Co prawda pani pod przymusem wysterylizowała sunie umawiajac się z weterynarzem, że za sterylke zapłaci na raty, do dnia dzisiejszego nie wpłaciła ani jednej raty, bo przecież pieniadze na alkochol są ważniejsze.

Koszi nigdy nie była szczepiona zachorowała na nosówke, może gdyby sunia odrazu była leczona to teraz jej stan nie byłby tak tragiczny, ale przecież po co przejmować się psem który ma zaropiałe oczy potem nos a po tygodniu słania sią na nogach, właścicielka stwierdziła,że jej pies jest zdrowy i leczyć go nie będzie.
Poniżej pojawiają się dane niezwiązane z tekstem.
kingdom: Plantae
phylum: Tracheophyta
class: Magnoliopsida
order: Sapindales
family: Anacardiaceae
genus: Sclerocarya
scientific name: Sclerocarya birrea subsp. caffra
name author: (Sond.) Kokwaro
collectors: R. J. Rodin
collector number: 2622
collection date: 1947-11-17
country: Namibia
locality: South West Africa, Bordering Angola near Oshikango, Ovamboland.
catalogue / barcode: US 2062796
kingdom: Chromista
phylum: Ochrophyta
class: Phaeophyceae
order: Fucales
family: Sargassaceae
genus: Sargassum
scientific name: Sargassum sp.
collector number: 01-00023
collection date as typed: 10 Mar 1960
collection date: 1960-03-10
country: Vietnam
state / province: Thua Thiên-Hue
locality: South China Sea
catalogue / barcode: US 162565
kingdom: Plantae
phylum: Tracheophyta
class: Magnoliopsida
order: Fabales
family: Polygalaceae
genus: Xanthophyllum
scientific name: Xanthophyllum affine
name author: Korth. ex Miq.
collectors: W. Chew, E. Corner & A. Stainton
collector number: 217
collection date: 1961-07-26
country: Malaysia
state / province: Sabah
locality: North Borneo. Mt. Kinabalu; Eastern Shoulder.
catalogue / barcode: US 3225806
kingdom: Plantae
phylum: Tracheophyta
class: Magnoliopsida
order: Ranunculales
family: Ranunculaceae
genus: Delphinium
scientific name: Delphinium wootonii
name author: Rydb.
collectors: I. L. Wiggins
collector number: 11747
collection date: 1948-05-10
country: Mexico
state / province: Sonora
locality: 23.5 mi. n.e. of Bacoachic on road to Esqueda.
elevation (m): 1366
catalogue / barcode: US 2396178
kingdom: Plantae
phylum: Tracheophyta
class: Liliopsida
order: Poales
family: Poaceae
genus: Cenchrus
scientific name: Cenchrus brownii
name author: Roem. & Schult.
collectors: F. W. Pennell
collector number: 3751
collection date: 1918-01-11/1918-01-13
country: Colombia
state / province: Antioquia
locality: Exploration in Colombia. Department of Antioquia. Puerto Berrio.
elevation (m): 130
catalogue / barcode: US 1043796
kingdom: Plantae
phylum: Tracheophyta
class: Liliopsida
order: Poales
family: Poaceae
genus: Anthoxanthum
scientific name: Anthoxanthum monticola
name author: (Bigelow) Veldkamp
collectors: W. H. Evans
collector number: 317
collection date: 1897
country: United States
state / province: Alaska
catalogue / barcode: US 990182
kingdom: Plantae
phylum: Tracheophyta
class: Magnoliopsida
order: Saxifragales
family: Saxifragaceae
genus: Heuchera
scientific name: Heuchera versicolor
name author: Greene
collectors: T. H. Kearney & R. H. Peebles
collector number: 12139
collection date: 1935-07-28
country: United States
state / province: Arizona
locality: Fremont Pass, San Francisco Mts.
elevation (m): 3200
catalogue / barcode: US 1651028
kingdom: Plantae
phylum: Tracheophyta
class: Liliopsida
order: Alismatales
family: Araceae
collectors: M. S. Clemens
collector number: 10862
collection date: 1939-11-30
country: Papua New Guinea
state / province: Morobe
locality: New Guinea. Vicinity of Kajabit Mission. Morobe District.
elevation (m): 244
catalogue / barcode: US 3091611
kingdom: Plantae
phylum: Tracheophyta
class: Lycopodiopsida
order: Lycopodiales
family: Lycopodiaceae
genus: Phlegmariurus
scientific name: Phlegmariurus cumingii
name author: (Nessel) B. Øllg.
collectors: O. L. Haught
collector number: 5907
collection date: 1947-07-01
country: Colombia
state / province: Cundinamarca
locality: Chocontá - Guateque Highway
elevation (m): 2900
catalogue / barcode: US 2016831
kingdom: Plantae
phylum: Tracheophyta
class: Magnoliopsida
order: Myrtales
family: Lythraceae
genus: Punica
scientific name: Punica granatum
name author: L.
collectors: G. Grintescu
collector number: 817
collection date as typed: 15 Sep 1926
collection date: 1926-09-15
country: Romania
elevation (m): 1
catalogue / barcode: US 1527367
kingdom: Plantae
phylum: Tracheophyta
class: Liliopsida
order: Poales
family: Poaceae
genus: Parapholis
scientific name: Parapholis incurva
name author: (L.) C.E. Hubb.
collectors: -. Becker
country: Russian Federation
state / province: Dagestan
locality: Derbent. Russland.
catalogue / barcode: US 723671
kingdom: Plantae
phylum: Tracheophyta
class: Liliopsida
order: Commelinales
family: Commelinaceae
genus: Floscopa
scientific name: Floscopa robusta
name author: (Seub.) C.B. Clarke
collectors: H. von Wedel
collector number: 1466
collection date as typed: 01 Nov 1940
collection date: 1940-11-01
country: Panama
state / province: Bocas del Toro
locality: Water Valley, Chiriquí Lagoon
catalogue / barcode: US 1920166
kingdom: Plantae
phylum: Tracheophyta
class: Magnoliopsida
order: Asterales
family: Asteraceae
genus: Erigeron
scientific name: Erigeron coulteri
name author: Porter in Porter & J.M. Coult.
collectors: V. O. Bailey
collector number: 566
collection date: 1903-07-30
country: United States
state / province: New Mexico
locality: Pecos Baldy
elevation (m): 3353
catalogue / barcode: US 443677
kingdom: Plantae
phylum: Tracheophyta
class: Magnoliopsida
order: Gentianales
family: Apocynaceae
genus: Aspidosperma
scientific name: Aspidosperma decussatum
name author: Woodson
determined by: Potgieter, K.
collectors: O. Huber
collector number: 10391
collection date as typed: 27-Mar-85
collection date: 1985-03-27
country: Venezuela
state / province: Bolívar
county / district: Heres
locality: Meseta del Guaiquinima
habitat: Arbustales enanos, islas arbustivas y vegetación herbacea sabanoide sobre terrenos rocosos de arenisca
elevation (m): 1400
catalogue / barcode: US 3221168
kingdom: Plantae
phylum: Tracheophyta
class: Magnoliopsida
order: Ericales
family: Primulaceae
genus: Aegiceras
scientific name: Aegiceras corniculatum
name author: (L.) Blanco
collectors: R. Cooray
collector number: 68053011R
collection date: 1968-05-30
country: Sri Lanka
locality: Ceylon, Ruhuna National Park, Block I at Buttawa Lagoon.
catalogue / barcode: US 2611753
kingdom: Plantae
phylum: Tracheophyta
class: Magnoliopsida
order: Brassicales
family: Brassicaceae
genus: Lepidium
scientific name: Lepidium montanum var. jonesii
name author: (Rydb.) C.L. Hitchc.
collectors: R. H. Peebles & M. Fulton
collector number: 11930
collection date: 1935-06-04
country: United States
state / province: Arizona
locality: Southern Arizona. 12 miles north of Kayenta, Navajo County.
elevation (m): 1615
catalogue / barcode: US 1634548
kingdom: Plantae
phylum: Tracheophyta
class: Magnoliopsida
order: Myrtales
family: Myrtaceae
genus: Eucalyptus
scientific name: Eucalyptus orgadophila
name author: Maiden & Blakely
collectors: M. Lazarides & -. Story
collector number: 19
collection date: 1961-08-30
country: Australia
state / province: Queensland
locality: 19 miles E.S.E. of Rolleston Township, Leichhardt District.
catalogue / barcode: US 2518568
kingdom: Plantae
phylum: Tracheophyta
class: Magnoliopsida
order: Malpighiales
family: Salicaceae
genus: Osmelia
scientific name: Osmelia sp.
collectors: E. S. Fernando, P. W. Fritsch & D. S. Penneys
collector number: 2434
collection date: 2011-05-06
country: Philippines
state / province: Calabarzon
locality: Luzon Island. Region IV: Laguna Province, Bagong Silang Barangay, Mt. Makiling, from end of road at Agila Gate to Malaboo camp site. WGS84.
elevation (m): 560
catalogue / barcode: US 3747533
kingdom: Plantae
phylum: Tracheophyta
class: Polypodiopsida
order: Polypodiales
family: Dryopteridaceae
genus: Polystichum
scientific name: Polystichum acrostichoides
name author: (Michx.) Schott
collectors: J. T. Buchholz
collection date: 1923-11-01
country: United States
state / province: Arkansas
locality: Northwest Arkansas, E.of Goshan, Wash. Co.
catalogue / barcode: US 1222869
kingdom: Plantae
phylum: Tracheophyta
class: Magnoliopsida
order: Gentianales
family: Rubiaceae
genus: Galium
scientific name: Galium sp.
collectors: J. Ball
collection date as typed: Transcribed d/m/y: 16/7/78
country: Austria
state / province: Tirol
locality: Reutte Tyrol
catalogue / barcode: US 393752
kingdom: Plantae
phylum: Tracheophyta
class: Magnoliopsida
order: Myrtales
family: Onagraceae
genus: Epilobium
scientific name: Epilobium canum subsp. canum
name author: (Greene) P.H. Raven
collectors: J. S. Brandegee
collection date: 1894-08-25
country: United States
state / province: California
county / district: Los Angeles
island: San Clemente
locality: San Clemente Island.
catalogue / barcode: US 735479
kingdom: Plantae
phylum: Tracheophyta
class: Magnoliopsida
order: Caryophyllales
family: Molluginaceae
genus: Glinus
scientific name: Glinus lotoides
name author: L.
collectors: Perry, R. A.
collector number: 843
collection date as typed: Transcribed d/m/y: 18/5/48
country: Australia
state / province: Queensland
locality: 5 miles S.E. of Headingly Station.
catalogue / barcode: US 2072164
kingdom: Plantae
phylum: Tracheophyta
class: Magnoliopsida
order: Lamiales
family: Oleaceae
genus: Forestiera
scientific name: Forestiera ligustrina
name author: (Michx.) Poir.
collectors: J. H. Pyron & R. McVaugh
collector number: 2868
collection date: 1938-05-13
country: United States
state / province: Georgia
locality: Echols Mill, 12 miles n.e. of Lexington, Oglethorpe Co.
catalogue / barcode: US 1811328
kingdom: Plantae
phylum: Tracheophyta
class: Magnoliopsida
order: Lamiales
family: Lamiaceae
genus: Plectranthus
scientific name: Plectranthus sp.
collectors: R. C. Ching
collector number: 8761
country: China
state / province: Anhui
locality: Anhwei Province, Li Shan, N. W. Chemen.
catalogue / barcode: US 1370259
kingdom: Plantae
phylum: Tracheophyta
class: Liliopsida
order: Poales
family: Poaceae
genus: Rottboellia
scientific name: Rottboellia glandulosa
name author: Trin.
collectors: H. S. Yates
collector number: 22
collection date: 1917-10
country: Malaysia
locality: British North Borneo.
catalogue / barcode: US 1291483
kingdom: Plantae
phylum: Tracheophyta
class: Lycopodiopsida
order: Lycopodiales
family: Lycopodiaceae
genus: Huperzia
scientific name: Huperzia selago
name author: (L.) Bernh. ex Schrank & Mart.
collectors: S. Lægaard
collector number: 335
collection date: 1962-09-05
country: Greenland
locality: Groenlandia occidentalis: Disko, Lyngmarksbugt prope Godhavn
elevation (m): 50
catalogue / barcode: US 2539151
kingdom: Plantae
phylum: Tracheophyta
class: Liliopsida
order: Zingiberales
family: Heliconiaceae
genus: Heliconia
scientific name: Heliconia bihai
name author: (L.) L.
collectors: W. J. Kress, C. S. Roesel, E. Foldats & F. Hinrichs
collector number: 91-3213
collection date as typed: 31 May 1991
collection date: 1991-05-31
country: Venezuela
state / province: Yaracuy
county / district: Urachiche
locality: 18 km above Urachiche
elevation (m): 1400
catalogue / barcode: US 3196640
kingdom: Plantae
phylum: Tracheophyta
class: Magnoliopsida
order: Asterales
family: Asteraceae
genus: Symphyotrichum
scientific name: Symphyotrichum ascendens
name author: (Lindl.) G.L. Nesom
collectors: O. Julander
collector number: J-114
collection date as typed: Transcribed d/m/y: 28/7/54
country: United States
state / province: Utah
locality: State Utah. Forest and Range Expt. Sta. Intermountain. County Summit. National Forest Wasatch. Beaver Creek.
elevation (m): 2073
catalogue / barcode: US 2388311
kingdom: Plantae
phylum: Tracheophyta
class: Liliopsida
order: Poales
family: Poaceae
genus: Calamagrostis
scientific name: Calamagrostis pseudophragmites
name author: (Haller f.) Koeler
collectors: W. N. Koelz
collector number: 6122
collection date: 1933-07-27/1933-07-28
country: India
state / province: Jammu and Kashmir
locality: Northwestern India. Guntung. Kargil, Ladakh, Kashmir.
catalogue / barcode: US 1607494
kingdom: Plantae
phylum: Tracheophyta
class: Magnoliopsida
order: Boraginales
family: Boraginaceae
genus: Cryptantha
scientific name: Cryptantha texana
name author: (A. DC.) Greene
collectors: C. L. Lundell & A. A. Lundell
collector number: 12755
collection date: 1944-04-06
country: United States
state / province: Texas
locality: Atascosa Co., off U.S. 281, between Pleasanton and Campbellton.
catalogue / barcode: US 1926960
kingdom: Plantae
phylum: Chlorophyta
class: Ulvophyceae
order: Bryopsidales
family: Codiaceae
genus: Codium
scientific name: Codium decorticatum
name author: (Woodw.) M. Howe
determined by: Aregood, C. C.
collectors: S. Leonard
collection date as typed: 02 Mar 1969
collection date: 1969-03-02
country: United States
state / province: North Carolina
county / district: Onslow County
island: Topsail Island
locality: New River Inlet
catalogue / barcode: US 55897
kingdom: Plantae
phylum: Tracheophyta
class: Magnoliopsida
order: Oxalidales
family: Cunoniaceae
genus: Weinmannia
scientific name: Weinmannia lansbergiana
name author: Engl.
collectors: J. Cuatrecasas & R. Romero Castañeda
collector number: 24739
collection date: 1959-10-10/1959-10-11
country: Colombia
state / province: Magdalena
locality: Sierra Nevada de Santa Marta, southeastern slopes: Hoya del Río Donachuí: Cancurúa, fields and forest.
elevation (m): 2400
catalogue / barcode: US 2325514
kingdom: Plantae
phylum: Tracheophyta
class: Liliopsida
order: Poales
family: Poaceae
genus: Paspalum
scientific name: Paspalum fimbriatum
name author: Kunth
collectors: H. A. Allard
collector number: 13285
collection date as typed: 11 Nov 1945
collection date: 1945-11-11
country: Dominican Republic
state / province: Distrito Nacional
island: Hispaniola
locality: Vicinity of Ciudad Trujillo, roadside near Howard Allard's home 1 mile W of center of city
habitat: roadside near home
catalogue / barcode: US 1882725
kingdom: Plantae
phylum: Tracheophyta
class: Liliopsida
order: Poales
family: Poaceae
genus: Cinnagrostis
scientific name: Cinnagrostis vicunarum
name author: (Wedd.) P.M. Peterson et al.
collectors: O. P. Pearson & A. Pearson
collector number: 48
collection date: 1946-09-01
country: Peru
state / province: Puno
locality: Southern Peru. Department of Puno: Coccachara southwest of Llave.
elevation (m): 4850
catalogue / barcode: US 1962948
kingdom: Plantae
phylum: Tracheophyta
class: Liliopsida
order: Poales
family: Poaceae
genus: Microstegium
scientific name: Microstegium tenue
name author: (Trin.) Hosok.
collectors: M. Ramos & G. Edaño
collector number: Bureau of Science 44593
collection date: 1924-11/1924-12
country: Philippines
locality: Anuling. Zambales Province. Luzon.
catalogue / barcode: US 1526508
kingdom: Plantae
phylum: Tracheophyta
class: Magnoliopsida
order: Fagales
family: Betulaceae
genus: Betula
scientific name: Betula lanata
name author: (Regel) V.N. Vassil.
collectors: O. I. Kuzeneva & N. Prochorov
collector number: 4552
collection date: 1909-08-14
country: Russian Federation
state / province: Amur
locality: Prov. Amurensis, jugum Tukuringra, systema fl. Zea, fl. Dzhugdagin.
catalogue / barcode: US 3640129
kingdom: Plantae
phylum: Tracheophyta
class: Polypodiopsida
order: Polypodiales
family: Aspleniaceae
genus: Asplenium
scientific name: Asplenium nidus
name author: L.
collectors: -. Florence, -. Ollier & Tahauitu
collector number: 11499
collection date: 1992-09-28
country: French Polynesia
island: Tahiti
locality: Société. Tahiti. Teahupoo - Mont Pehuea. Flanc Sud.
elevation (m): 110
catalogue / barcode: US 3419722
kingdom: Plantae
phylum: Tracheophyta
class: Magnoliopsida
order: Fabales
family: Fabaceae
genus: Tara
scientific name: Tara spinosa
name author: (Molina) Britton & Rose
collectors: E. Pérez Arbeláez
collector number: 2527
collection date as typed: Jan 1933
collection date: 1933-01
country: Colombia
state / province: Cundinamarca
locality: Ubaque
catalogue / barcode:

Sunia żyje dzięki interwencji sąsiadów którzy przymusem zabrali ja do weterynarza. Został wyniesiona w kocu bo o własnych siłach nie była w stanie pojść, diagnoza weta jednoznaczna nerwowa odmiana nosówki.
Koszi w tym samym dniu trafiła do schroniska.
Jak ją zobaczyłam to chciało mi się płakać. Sunia zamerdała ogonkiem gdy do niej podeszłam, ale nie była w stanie się podnieśc choć próbowała. Gdy ją głaskałam lizała mnie po rękach, ona chce żyć!!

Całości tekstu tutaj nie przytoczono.